[Data entries]
# # #

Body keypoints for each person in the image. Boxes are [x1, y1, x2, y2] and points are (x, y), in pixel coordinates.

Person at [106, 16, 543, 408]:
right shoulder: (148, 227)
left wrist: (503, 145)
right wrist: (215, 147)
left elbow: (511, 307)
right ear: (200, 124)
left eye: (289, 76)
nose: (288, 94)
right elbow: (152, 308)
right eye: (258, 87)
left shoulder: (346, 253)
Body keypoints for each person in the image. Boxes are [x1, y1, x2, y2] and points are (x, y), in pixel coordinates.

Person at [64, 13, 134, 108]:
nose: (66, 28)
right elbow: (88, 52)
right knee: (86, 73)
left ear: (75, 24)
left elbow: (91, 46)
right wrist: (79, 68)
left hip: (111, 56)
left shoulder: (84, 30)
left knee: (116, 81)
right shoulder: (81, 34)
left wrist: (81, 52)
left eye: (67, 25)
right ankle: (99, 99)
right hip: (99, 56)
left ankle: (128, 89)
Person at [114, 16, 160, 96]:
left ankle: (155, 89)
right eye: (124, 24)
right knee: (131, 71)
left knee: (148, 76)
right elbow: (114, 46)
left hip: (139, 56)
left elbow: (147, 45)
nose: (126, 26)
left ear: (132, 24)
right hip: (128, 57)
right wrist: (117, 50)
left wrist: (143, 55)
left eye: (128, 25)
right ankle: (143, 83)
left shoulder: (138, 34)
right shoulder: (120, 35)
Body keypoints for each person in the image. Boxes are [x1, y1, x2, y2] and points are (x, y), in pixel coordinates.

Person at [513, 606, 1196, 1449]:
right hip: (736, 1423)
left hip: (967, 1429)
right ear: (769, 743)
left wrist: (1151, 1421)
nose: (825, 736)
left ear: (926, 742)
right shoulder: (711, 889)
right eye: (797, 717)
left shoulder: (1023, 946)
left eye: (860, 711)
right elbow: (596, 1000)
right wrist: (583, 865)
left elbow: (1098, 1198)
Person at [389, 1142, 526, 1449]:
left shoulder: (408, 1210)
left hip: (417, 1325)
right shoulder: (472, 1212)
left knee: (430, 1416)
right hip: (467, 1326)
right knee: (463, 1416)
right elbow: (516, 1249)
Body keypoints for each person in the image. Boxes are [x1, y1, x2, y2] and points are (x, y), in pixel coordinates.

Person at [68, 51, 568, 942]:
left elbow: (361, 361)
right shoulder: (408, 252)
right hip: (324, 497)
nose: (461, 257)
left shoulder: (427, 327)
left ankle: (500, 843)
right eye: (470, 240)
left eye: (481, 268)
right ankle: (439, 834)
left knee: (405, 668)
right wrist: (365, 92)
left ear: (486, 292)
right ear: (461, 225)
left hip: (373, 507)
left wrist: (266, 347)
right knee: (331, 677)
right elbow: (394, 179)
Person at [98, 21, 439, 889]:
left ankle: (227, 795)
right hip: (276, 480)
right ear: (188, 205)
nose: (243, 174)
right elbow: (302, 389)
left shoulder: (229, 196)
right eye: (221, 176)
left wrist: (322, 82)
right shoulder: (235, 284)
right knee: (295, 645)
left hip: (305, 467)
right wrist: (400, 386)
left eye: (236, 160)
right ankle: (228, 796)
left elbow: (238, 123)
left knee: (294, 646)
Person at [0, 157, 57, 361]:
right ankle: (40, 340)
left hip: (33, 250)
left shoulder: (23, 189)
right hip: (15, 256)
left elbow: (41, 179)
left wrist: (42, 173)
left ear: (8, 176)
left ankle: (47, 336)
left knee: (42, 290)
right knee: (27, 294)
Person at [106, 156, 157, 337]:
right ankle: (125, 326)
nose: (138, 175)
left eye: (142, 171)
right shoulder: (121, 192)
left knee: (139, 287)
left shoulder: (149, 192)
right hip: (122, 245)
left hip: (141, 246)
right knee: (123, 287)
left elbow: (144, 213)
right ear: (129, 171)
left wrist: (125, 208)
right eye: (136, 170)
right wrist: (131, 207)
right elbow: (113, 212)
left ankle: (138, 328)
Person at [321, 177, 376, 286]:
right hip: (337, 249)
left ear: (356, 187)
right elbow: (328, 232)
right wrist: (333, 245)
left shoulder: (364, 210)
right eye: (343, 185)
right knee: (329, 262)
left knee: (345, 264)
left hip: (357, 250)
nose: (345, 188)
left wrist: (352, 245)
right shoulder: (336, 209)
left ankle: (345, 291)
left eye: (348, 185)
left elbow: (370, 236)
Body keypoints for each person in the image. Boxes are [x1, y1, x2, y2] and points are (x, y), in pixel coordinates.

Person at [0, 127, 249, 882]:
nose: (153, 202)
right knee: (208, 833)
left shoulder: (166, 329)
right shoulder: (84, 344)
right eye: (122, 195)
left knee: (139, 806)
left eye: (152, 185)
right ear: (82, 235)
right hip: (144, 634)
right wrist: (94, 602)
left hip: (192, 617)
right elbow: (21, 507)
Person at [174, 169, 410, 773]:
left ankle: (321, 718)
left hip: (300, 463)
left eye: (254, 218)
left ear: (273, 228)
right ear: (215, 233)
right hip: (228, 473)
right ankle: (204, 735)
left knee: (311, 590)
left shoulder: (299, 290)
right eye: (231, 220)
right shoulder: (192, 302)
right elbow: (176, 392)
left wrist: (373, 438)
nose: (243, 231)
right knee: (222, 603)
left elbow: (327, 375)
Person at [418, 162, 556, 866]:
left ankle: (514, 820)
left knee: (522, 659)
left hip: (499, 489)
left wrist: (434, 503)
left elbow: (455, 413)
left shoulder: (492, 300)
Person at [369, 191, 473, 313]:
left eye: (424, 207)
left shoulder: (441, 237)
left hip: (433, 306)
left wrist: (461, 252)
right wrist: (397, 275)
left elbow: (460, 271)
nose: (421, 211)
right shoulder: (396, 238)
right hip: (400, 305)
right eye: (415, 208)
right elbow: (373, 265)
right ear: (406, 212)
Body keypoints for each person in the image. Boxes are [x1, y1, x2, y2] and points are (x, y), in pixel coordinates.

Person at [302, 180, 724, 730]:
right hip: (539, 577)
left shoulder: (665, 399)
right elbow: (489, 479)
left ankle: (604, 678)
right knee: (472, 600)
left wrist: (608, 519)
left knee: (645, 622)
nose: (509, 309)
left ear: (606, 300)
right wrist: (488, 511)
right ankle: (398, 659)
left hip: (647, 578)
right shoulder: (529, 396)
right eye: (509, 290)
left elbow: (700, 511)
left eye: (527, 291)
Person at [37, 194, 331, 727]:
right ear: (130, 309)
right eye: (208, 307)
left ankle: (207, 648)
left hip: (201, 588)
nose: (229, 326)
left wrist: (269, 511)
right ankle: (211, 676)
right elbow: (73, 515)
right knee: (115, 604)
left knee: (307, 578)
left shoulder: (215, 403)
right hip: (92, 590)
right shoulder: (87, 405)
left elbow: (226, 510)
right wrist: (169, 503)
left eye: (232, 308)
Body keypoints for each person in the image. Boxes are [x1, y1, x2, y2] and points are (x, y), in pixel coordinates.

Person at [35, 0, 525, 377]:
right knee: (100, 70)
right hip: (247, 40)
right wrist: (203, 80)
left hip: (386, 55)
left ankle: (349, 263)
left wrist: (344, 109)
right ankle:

# # #

Of the entries listed above, reproduce only the lines starting at the line containing "right ear: (200, 124)" and ending at the line containing "right hip: (467, 1326)". Include both, exactly as they stand.

EXPECTED ANSWER:
right ear: (200, 124)
left eye: (289, 76)
nose: (288, 94)
right elbow: (152, 308)
right eye: (258, 87)
left shoulder: (346, 253)
Body keypoints for each person in the image. Boxes are [x1, y1, x2, y2] and points are (x, y), in pixel coordinates.

Person at [64, 13, 134, 108]:
nose: (66, 28)
right elbow: (88, 52)
right knee: (86, 73)
left ear: (75, 24)
left elbow: (91, 46)
right wrist: (79, 68)
left hip: (111, 56)
left shoulder: (84, 30)
left knee: (116, 81)
right shoulder: (81, 34)
left wrist: (81, 52)
left eye: (67, 25)
right ankle: (99, 99)
right hip: (99, 56)
left ankle: (128, 89)
Person at [114, 16, 160, 96]:
left ankle: (155, 89)
right eye: (124, 24)
right knee: (131, 71)
left knee: (148, 76)
right elbow: (114, 46)
left hip: (139, 56)
left elbow: (147, 45)
nose: (126, 26)
left ear: (132, 24)
right hip: (128, 57)
right wrist: (117, 50)
left wrist: (143, 55)
left eye: (128, 25)
right ankle: (143, 83)
left shoulder: (138, 34)
right shoulder: (120, 35)
Body keypoints for each person in the image. Boxes are [x1, y1, x2, y2] and points are (x, y), in pixel coordinates.

Person at [513, 606, 1196, 1449]:
right hip: (736, 1423)
left hip: (967, 1429)
right ear: (769, 743)
left wrist: (1151, 1421)
nose: (825, 736)
left ear: (926, 742)
right shoulder: (711, 889)
right eye: (797, 717)
left shoulder: (1023, 946)
left eye: (860, 711)
right elbow: (596, 1000)
right wrist: (583, 865)
left elbow: (1098, 1198)
Person at [389, 1142, 526, 1449]:
left shoulder: (408, 1210)
left hip: (417, 1325)
right shoulder: (472, 1212)
left knee: (430, 1416)
right hip: (467, 1326)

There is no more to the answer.